The ad Legg placed resulted in a handful of calls from people in Minnesota who had an old Torino, but none was the one that Carr’s grandfather had owned. So Legg decided to run the ads in smaller newspapers in outstate Minnesota.

“I ran an ad every week from probably last June until January,” he said.

Finally, in January, he got a call from a Milaca man who had a 1968 Torino that he bought from a man in California. The VIN number matched the one Carr had traced by using the license plate number in an old photo. The car in Milaca was his grandpa’s car.

A sentimental journey

Lynn Klinghagen knows what it’s like to search for a car for sentimental reasons.

About 17 years ago, he began looking online for a blue 1968 Ford Torino. That was the kind of car he had when he got out of the Army in 1979 and came back to Milaca, his hometown.

Klinghagen, 62, was driving his Torino when he met his wife, Mary. The marriage is still going strong after 37 years, but the Torino was totaled in an accident in 1981.

Around 2002, he started looking for a car like the one he drove when he was courting Mary. He spent a couple of years bidding unsuccessfully on Torinos online until he found one for sale by a Thomas Carr in California.

In 2005, the Klinghagens flew out to take a look at it. As soon as he saw the beautifully maintained vehicle, he told his wife, “Yeah, we’re going home with it no matter what.”

They struck a deal, and the couple drove the Torino 2,650 miles home. Lynn Klinghagen put only another 500 miles on the car since then, using it for trips to a nearby car show and to take the grandkids for a Sunday spin.

His brother spotted Legg’s classified ad in the Town & Country Shopper, a free weekly paper distributed in the Milaca area.

“I went back and dug it out of the garbage and read the ad,” Klinghagen said. “I thought it was kind of neat.”

He called Legg in January. But because the car was sealed in a rodent-proof storage container for the winter, Legg and Carr waited until Memorial Day weekend to drive from Ohio to Minnesota to see it.

Carr told Klinghagen about his grandfather and his love of the Torino. They took pictures. And of course, they went for a ride. Carr even got a turn behind the wheel.

“It gave me chills to be able to sit in it and drive it,” he said.

‘A passion for the car’

The car, which had only about 39,700 miles on it, was still in great shape.

“It’s obvious that Lynn took spectacular care of it,” Carr said. “You hear about Minnesota winters and you’re a little worried. Obviously, he had a passion for the car.”

And even though he figured they wouldn’t want to sell it, Carr asked the Klinghagens for the opportunity to buy the car if and when they were ever ready to sell.

It turned out they had been talking about selling since Carr and Legg contacted them.

“You wouldn’t believe the discussions we had deciding whether to sell it,” said Klinghagen, who planned to give the car to his son when he died.

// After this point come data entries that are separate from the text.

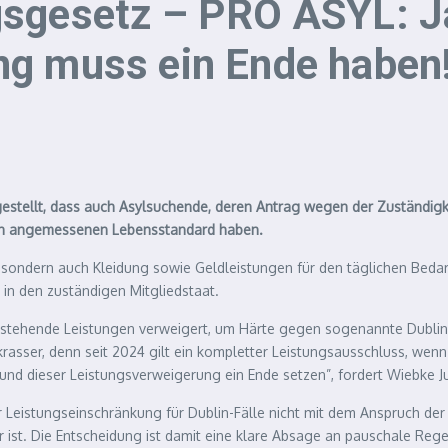
gsgesetz – PRO ASYL: J
ng muss ein Ende haben
gestellt, dass auch Asylsuchende, deren Antrag wegen der Zuständigk
inen angemessenen Lebensstandard haben.
 sondern auch Kleidung sowie Geldleistungen für den täglichen Bedar
 in den zuständigen Mitgliedstaat.
ehende Leistungen verweigert, um Härte gegen sogenannte Dublin-Fäll
rasser, denn seit 2024 gilt ein kompletter Leistungsausschluss, wenn 
und dieser Leistungsverweigerung ein Ende setzen”, fordert Wiebke Ju
 Leistungseinschränkung für Dublin-Fälle nicht mit dem Anspruch der
r ist. Die Entscheidung ist damit eine klare Absage an pauschale Rege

In the end, he decided to sell Carr the Torino for $14,000 — the price he had paid Thomas Carr, plus the amount Klinghagen spent replacing the suspension.

“This car was not for sale to anybody but him,” Klinghagen said. “I understand him wanting his grandpa’s car, how important that is.”

Last Saturday, Carr and Legg flew to Minnesota again. The Klinghagens drove down to the Twin Cities with the Torino.

“Driving down here, I really had second thoughts,” Lynn Klinghagen admitted.

Still, he and Mary met Carr and Legg at an IHOP in Bloomington, ate eggs and hash browns and exchanged a check for a set of car keys. Klinghagen also handed over the paperwork and repair receipts that Thomas Carr had given him. Then they went to the far corner of the restaurant parking lot, where Klinghagen had carefully parked the Torino in the shade.

A teary-eyed Klinghagen gave Carr some tips on how to get the hubcaps off without scratching the paint and bid the beloved Torino goodbye.

Then Carr and his father-in-law got in, fired up the engine with a rumble, and started their 13-hour drive back home.